What is being asked: Transcribe the entire listing below exactly.

Recorded data:
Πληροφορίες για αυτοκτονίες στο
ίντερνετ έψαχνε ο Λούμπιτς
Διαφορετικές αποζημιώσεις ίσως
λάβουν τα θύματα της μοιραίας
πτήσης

Exercise solution:
Πληροφορίες για αυτοκτονίες στο
ίντερνετ έψαχνε ο Λούμπιτς
Διαφορετικές αποζημιώσεις ίσως
λάβουν τα θύματα της μοιραίας
πτήσης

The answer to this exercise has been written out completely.